Engagement charts require at least 7 days of data — DAU/WAU/MAU are degenerate on shorter windows. If you arrive with a 24h range inherited from another tab, the tab auto-snaps to 7d and surfaces a one-shot inline note.
Privacy & Opt-Out#
The same setTrackingEnabled() switch that controls attribution and conversion tracking also gates the heartbeat:
// Initialize with tracking disabled — no heartbeats are sent.
Mobana.init({
appId: 'YOUR_APP_ID',
appKey: 'YOUR_APP_KEY',
enableTracking: false,
});
// Or toggle later (e.g. after a consent flow):
Mobana.setTrackingEnabled(true); // heartbeats resume
Mobana.setTrackingEnabled(false); // heartbeats stop- When tracking is disabled, no heartbeats are sent and engagement metrics stop updating for that install.

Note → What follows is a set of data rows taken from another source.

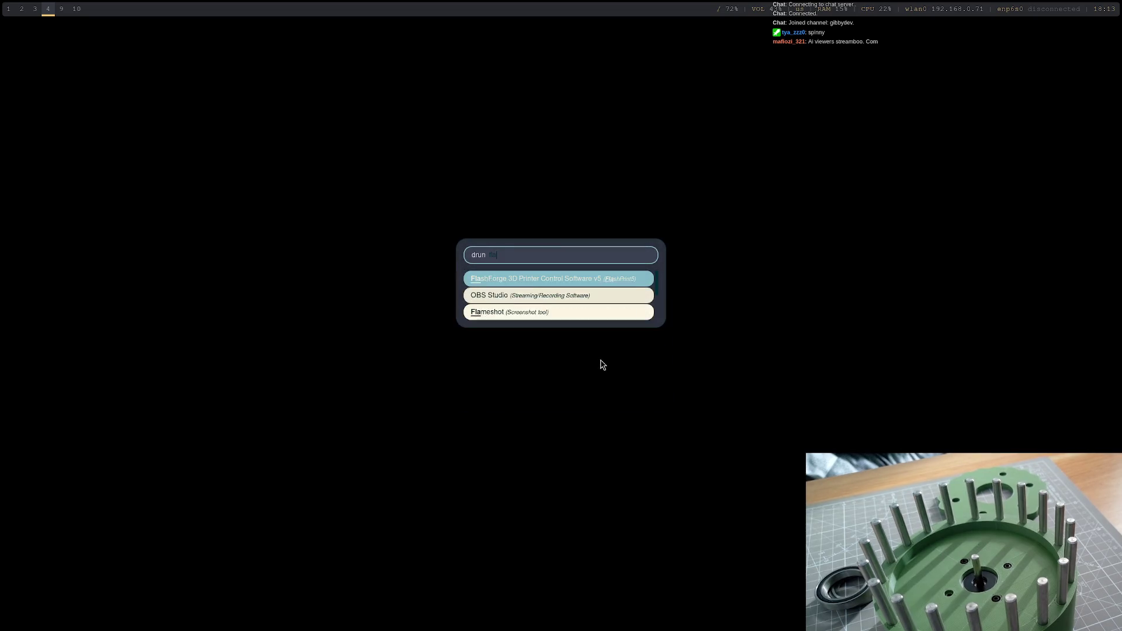
Step: Launch FlashPrint from the launcher, dismissing a stray terminal
{"action": "key", "text": "Return"}
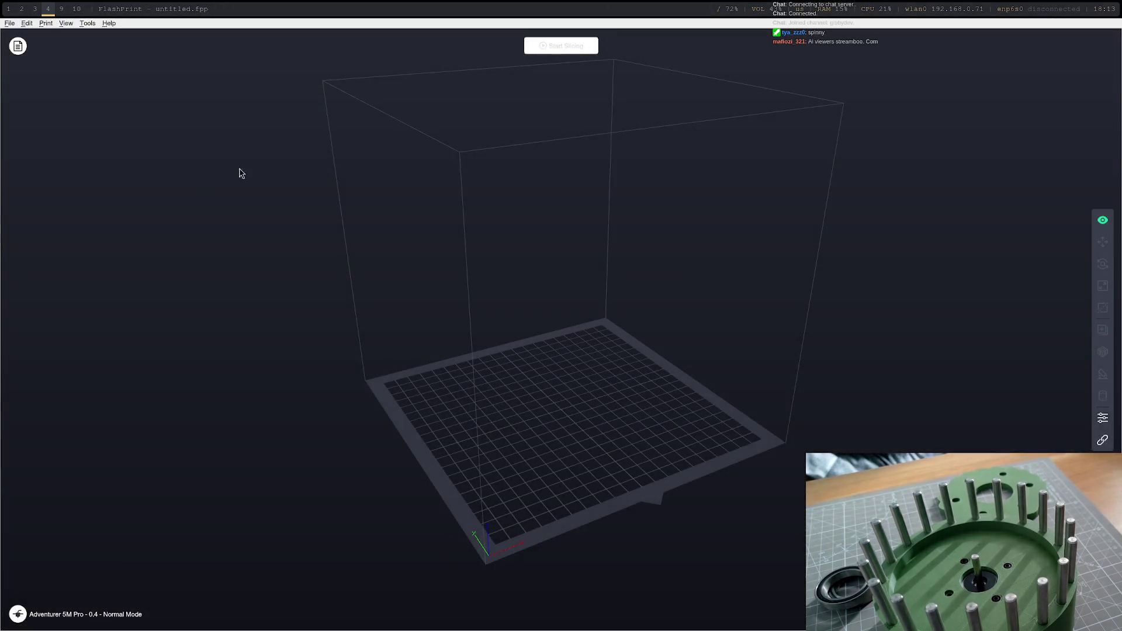
{"action": "key", "text": "super+Return"}
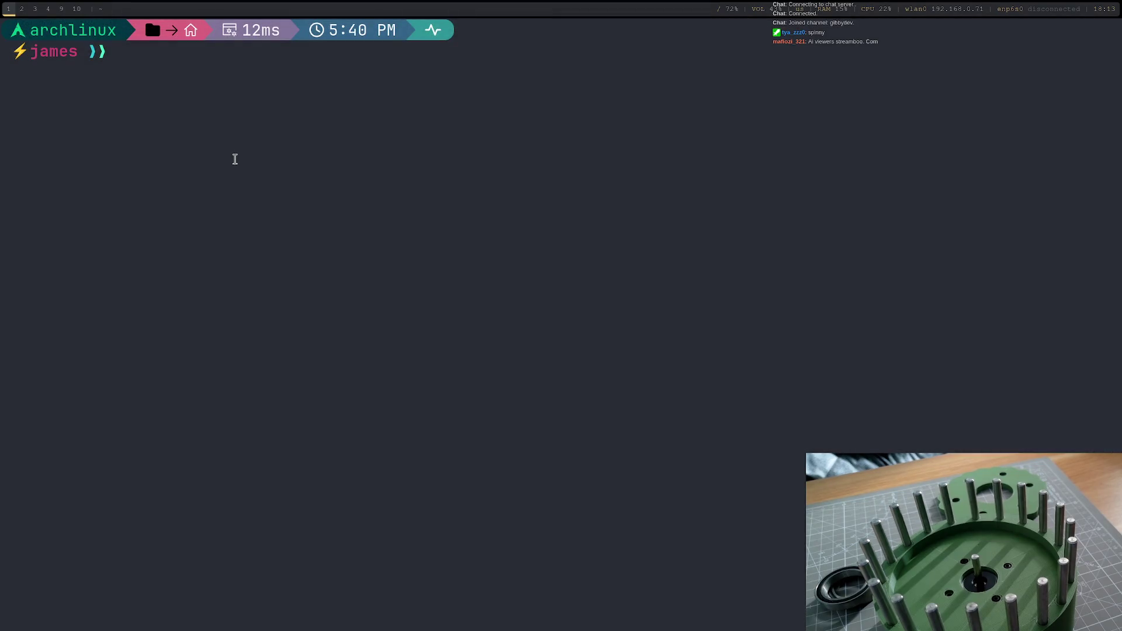
{"action": "key", "text": "super+shift+q"}
Step: Load wobbler-Body.stl from the stepper-arm folder onto the bed and slice it with default settings
{"action": "left_click", "coordinate": [10, 23]}
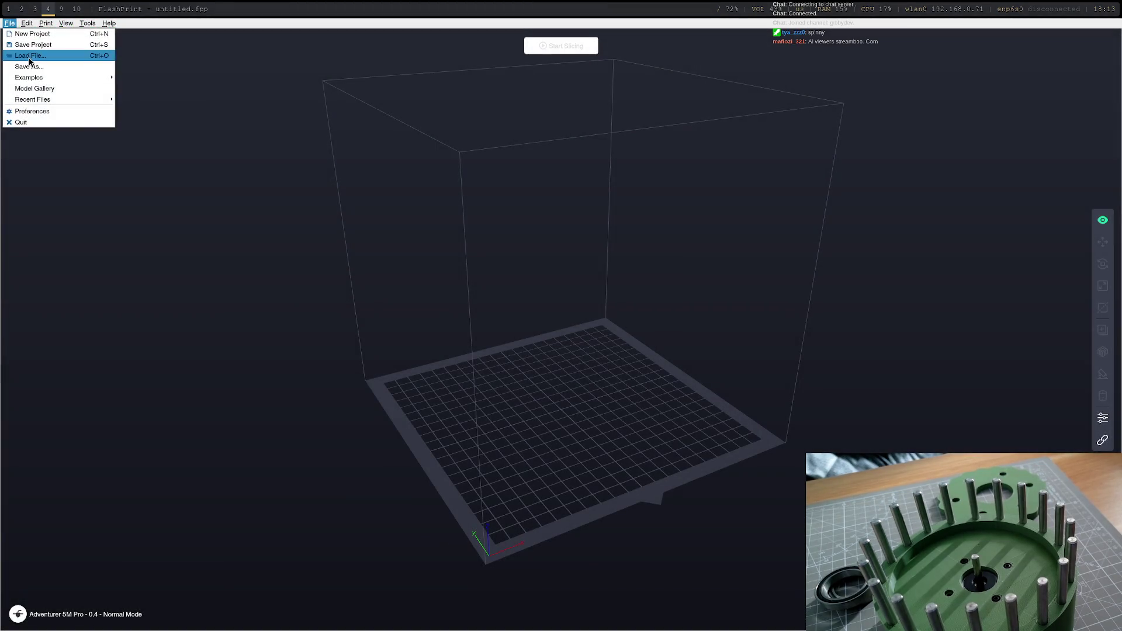
{"action": "left_click", "coordinate": [27, 33]}
{"action": "scroll", "coordinate": [578, 355], "scroll_direction": "down", "scroll_amount": 5}
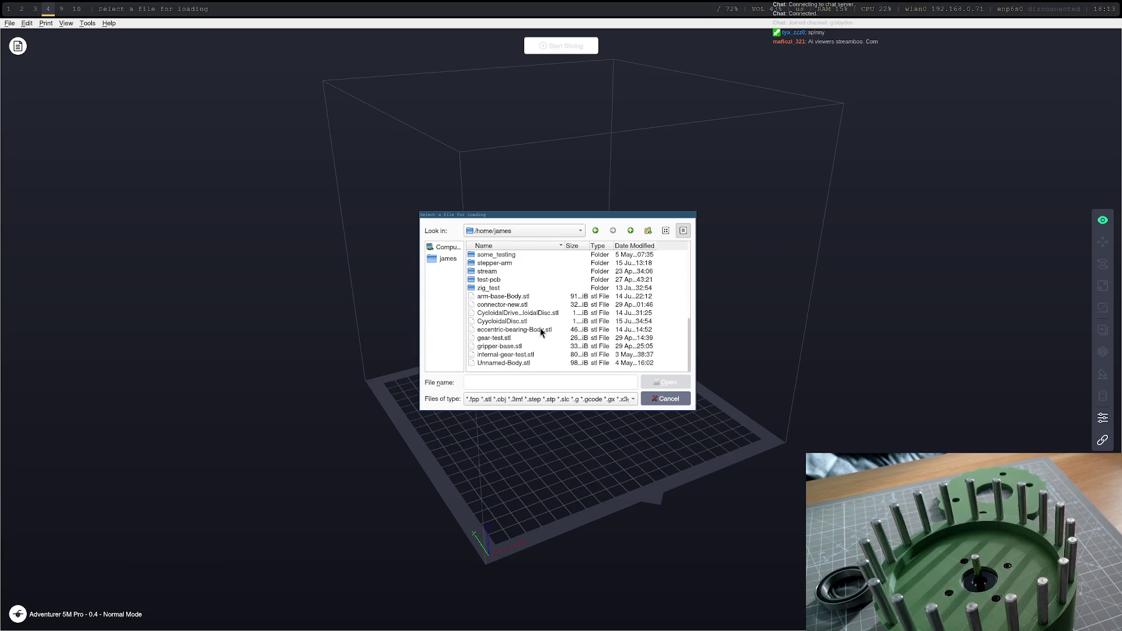
{"action": "scroll", "coordinate": [504, 281], "scroll_direction": "up", "scroll_amount": 1}
{"action": "double_click", "coordinate": [503, 285]}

- Heartbeats carry only the install ID (a locally-generated UUID) plus a timestamp — no device IDs, no PII, no fingerprinting signals.
- Existing engagement data for an install is not deleted when tracking is disabled mid-flight. Use Mobana.reset() to clear the install ID and start over with a new identity.
Roadmap#
The current engagement surface is the foundation — passive heartbeat, DAU / WAU / MAU, stickiness, time-in-app, activity heatmap, lifecycle / recency. What's coming next is built on the same data, so none of these will require new instrumentation in your app.
- Retention cohorts — Day-1 / Day-7 / Day-30 / Day-90 retention curves by install cohort, with side-by-side cohort comparison.
- LTV by acquisition source — average lifetime value per acquired user, broken down by source / medium / campaign. Crosses engagement with conversion revenue.
- Churn risk alerts — proactive flagging of at-risk users on the lifecycle bar, plus email alerts when the at-risk slice grows faster than new installs.
- Custom cohort builder — define cohorts by any combination of UTM parameters, country, app version, or install date, then compare DAU / stickiness / retention across them.
- Session analytics — sessions per user, time-between-sessions, and session-length distribution. Per-session granularity below the time-in-app aggregate.
Email [email protected] with what you'd like to see next. We prioritize based on customer signal.
Custom Integrations#
The React Native SDK manages heartbeats automatically. For native iOS / Android or any other platform, post to /activity directly on the same 5-minute cadence. See the /activity API reference for the request shape, debounce semantics, and the silent-success contract.